Excerpt provided:
★ ★ ★ ★ ★ ★ ★

Thursday, October 22, 1998 Published at 13:12 GMT
Tough new rules for surgeons
Surgeons face tough new monitoring regulations
Surgeons will have to undergo regular check ups on their skills if they are to continue practising, according to proposals put forward by the leaders of the medical profession.
A report by the Senate of Surgery, which represents all surgeons in the UK, said surgeons should undergo regular assessments of their competence.
The senate recommends high national standards for the future regulation of the medical profession. In addition to five yearly MOTs for doctors and rapid response teams, these include:
Mr Barry Jackson, president of the Royal College of Surgeons of England, said the measures represented a culture change in the medical profession.
Such a process would focus on doctors' clinical performance rather than their medical knowledge, he said.
For this reason it would take the form of appraisal by doctors from other hospitals and analysis of a doctor's results.
GMC president Sir Donald Irvine said: "I am delighted that the Senate of Surgery has responded quickly and positively to the issues raised by the GMC at the conclusion of the Bristol case.
"I am particularly encouraged to see that they have decided to develop a process of revalidation for surgeons, and we look forward to working with them to achieve this.

★ ★ ★ ★ ★ ★ ★

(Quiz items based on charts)

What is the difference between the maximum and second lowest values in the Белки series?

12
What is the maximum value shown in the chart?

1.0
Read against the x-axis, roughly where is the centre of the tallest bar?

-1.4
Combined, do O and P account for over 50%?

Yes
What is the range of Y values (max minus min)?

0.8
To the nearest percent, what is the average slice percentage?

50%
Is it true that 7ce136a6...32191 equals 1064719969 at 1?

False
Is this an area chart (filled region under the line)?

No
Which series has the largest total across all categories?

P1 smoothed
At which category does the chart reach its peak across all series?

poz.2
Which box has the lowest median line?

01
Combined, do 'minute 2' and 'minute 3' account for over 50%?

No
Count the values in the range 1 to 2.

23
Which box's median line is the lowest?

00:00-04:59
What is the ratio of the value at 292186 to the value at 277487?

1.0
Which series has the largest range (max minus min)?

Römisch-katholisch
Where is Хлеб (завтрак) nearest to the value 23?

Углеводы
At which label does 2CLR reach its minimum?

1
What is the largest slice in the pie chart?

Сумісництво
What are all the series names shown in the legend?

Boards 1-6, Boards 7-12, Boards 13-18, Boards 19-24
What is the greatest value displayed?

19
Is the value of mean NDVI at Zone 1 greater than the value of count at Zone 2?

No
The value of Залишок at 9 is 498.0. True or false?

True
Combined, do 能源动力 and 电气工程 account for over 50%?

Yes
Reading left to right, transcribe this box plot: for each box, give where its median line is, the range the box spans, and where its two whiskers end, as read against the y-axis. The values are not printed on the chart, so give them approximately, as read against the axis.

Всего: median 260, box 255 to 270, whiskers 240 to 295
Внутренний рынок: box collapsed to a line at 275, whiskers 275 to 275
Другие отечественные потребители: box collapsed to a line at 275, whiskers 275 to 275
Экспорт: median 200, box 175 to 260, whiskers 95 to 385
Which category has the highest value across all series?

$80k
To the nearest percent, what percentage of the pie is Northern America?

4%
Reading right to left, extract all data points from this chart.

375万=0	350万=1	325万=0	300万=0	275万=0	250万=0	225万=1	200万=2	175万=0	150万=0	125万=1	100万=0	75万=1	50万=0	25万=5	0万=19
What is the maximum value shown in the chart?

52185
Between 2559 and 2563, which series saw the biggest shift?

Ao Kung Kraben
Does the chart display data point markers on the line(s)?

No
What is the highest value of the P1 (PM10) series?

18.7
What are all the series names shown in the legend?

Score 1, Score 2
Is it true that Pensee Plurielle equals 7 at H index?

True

★ ★ ★ ★ ★ ★ ★

Tasks for this exercise:
a. According to the article on new rules for surgeons, who is president of the Royal College of Surgeons of England?
b. Repeat the surgeons article word for word, starting at "The senate recommends" and going down to "in the medical profession.".

Solutions to the tasks:
a. Mr Barry Jackson.

b.
The senate recommends high national standards for the future regulation of the medical profession. In addition to five yearly MOTs for doctors and rapid response teams, these include:
Mr Barry Jackson, president of the Royal College of Surgeons of England, said the measures represented a culture change in the medical profession.